Environnement Par · 5 août 2026 · 2 min de lecture

Ils ont cassé deux barrages. Un an après, les saumons étaient de retour

BRAVO
Sélune : deux barrages tombés, les saumons sont revenus

En bref. La Sélune coule sur quatre-vingt-onze kilomètres dans la Manche et se jette dans la baie du Mont-Saint-Michel.
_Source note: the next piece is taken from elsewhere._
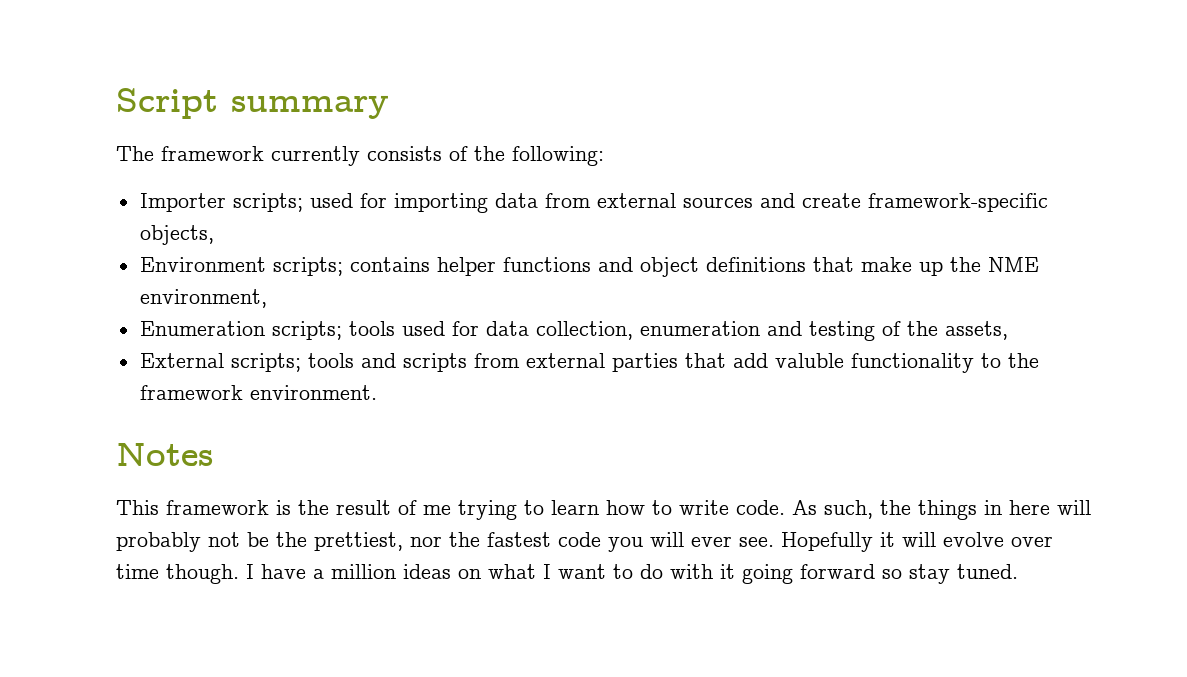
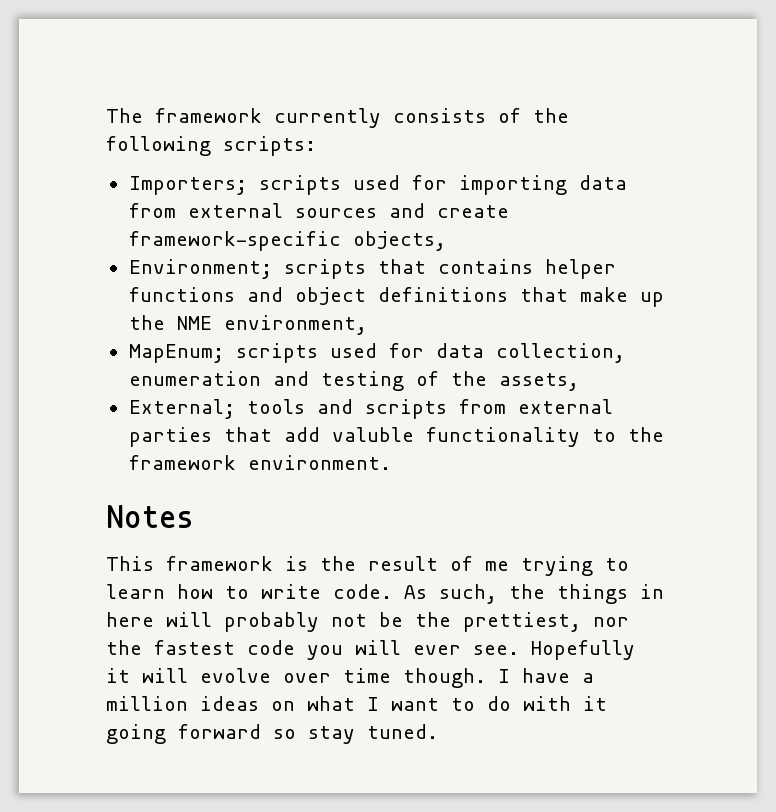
[116,88,389,119] Script summary // -> (106, 115) none
[512,146,604,166] [139,193,303,212] following: // Importer scripts; -> [106,136,316,156] [128,175,341,195] following scripts: // Importers; scripts
[139,257,343,276] Environment scripts; -> [128,259,426,279] Environment; scripts that
[139,321,395,340] Enumeration scripts; tools -> [128,343,318,363] MapEnum; scripts
[139,353,301,372] External scripts; -> [128,399,235,419] External;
Deux barrages hydroélectriques lui barraient la route depuis plus d'un siècle, La Roche-qui-Boit construit en 1914 et Vezins, seize et trente-six mètres de béton, avec derrière eux deux lacs artificiels, des cyanobactéries toxiques l'été et plus un seul saumon en amont. Vezins a été démantelé en 2019-2020, La Roche-qui-Boit en 2022-2023 : le plus grand chantier d'effacement de barrages jamais mené en Europe, qui a rendu dix-neuf kilomètres de rivière. Dès la première année, saumons atlantiques, anguilles et lamproies marines sont remontés. À l'automne 2023, les chercheurs de l'INRAE ont pêché en amont trois jeunes saumons nés au printemps : la première reproduction là-haut depuis plus de cent ans. Nuance : en 2025, les effectifs comptés restent faibles, la renaturation de la vallée court jusqu'à fin 2026 et le suivi scientifique jusqu'en 2027.

Le constat

La Sélune coule sur quatre-vingt-onze kilomètres dans la Manche et finit dans la baie du Mont-Saint-Michel. Sauf que deux barrages hydroélectriques lui barraient la route depuis plus d’un siècle : La Roche-qui-Boit, construit en 1914, et Vezins, seize et trente-six mètres de béton. Derrière, deux lacs artificiels, des cyanobactéries toxiques l’été, et plus un seul saumon en amont.

La bonne nouvelle

Vezins est démantelé en 2019 et 2020, La Roche-qui-Boit en 2022 et 2023 : le plus grand chantier d’effacement de barrages jamais mené en Europe. Sur dix-neuf kilomètres, le lac redevient une rivière. Et dès la première année, saumons atlantiques, anguilles et lamproies marines remontent le fleuve. À l’automne 2023, les chercheurs de l’INRAE pêchent en amont trois jeunes saumons nés au printemps : c’est la première reproduction là-haut depuis plus de cent ans. L’eau va mieux aussi, les cyanobactéries ont disparu et les éphémères sont revenues.

Soyons honnêtes

En 2025, les effectifs de saumons et de lamproies comptés sur la Sélune sont toujours faibles, comme les années précédentes. Rouvrir un fleuve ne répare pas d’un coup la pêche en mer, l’eau qui se réchauffe et la pollution du bassin. Les travaux de renaturation de la vallée courent jusqu’à fin 2026 et le suivi scientifique jusqu’en 2027, avec une soixantaine de chercheurs. On regarde une renaissance qui démarre, pas une victoire pliée.

Questions fréquentes

Pourquoi avoir détruit les barrages de la Sélune ?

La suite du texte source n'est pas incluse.